Accueil > Articles> > Start-up biotech, appât du gain et obsolescence banalisée
Article publié le mardi 1er octobre 2024 revu le mardi 1er octobre 2024
biotechnologie
Lors d’un dîner entre amis ou collègues, il est toujours très spirituel de causer de sujet "high tech" comme de l’intelligence artificielle qui va transfigurer notre monde ou de l’esprit d’initiative des jeunes pousses -dites "start-up", c’est plus coule-. Il est vrai que dans leurs discours merveilleux, elles nous promettent des artefacts, médicaments et logiciels miraculeux.
Par exemple, elles promettent de nous amener à l’homme augmenté. Ce fut le cas de Michael STRAIGHT, jockey étasunien rendu paraplégique suite à une chute de cheval. En 2014, il s’était offert un exo-squelette LifeWard® pour une (conséquente) poignée de dollars. L’émotion aidant, on a pu crier au miracle de la technologie et honorer l’esprit d’entreprise startupien.
Cette année, en 2024, la batterie de son dispositif est tombée en panne. La défaillance des batteries est un vieux problème. Mais ici, c’est plus embarrassant, par exemple, que le problème des batteries d’Apple collées et irremplaçables.
Vous me direz : « une fois la batterie morte, les utilisateurs peuvent acheter un téléphone neuf ». Oui, ils peuvent gaspiller leur argent et polluer la planète en envoyant leur téléphone dans une décharge à ciel ouvert du Ghana et repasser à la caisse pour un nouveau morceau de rêve conçu en Californie et produit en Chine. [1]

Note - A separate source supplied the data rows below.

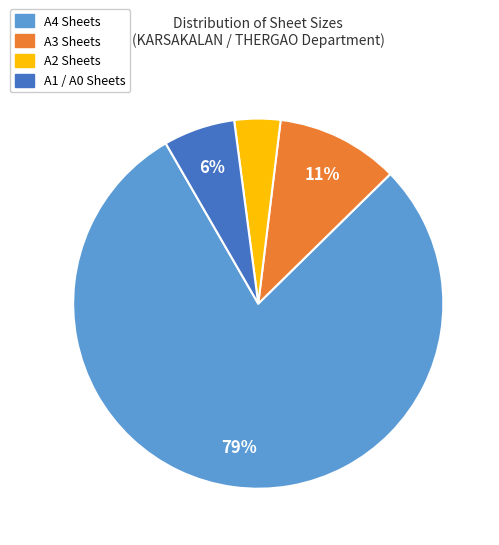

Do A1 / A0 Sheets and A3 Sheets together represent more than half of the pie?

No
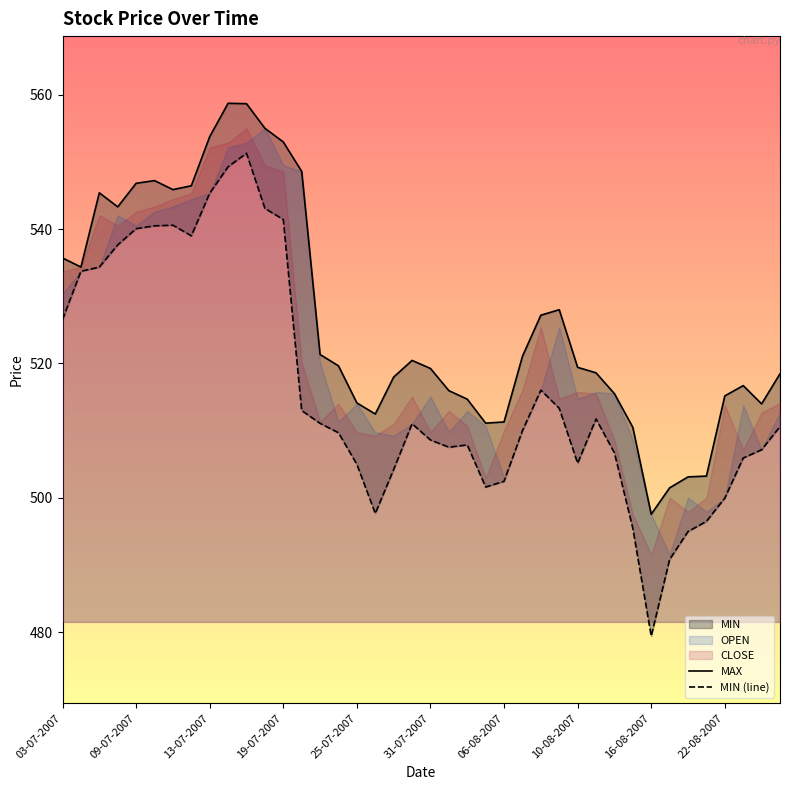

Does the chart have visible grid lines?

No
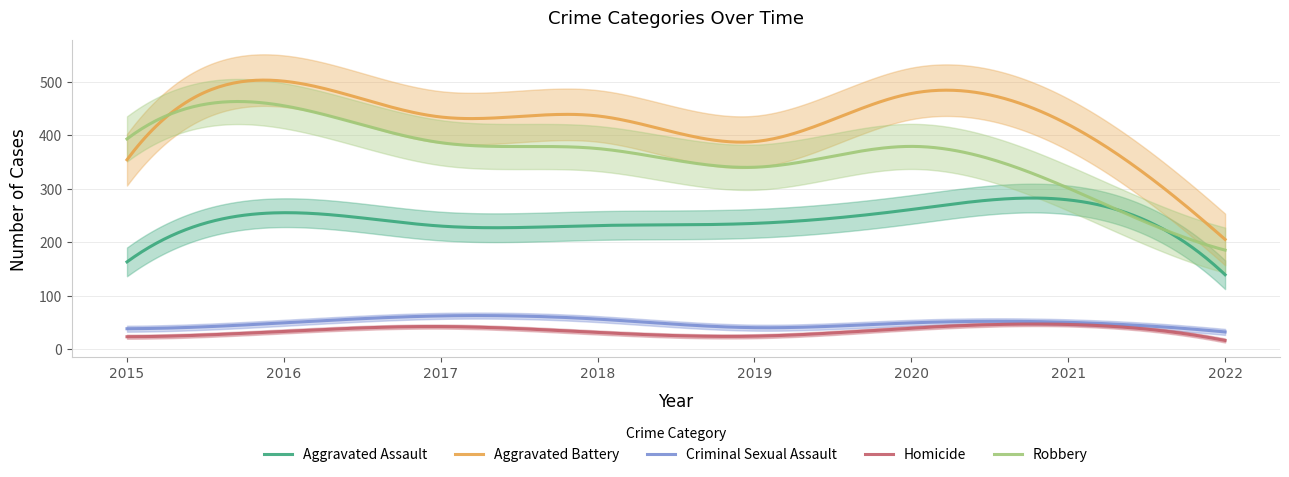

Where does the Aggravated Battery series first go above 434?

2016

Pour Michael, en revanche, le problème fut un peu plus crucial ; on lui annonça que son appareil vieux de cinq ans n’était plus couvert par la garantie et donc irréparable... Lui a-t-on dit « faut passer au dernier modèle » ? Comme ce que font des millions de corniauds avec leurs « smartphones » . Les téléphones seraient-ils parois plus « smart » que leur propriétaires ?
Mais on ne jette pas un exo-squelette de 100.000 dollars avec autant de souplesse et légèreté. Après avoir titillé la société LifeWard sur les réseaux sociaux, Michael a obtenu gain de cause. Une petite soudure a remis l’appareil en état de marche.
Dans son livre « L’homme augmenté » [2], Raphaël GAILLARD rapporte cette autre horrible histoire qui a été publiée par le journaliste Liam DREW [3] du magazine « Nature ». Markus Möllmann-Bohle est un patient atteint d’algies vasculaires du visage depuis l’âge de 22 ans. Des années de souffrances plus tard, à 41 ans en 2013, il reçoit un minuscule implant dans la joue qui le délivre enfin de ses douleurs. En 2019, la start-up qui produit l’implant bio-technologique, Autonomic Technologies®, dépose le bilan : le logiciel qui permet de calibrer l’implant n’est plus maintenu et n’est pas un logiciel libre. L’implant devient inutile... Markus et 700 autres patients implantés comme lui sont abandonnés à l’état de cyborgs défaillants.
J’ai oublié de préciser que Makus est ingénieur. Il a su bidouiller un nouvel implant, fait sur mesure par une entreprise chinoise sur ses propres spécifications techniques !
Pour Markus, c’est une fin heureuse, mais qui doit nous alarmer.
Le marché des biotechnologies pèsera des milliards de dollars à très court terme. Les start-up sont toutes alignées sur la ligne de départ de la course à l’homme augmenté. Mais l’appât du gain se dissimule mal derrière les grandes déclarations sur l’avenir radieux de l’humanité. Il arrivera un jour où des millions d’hommes et de femme se verront implanter des dispositifs neurotechnologies de toutes sortes et se verront à la merci de l’obsolescence banale qui a de beaux jours devant elle. Dans film de SF dystopique, il y aura sans doute des décharges pour cyborgs...
Je suppose que les chez transhumanistes startupiens, on ne manque pas de créativité, de volonté, de conviction, d’opiniâtreté et de sens de la communication -pardon de la propagande-. Mais si vous y cherchez quelques traces d’humanisme, de sagesse ou de philosophie ou encore de générosité, vous serez déçu.
[1] Le litige qui opposa la firme de Cupertino a ses afficionados a conduit à l’obligation de permettre aux utilisateurs de changer (presque) facilement leurs batteries de téléphone. Tout n’est pas noir.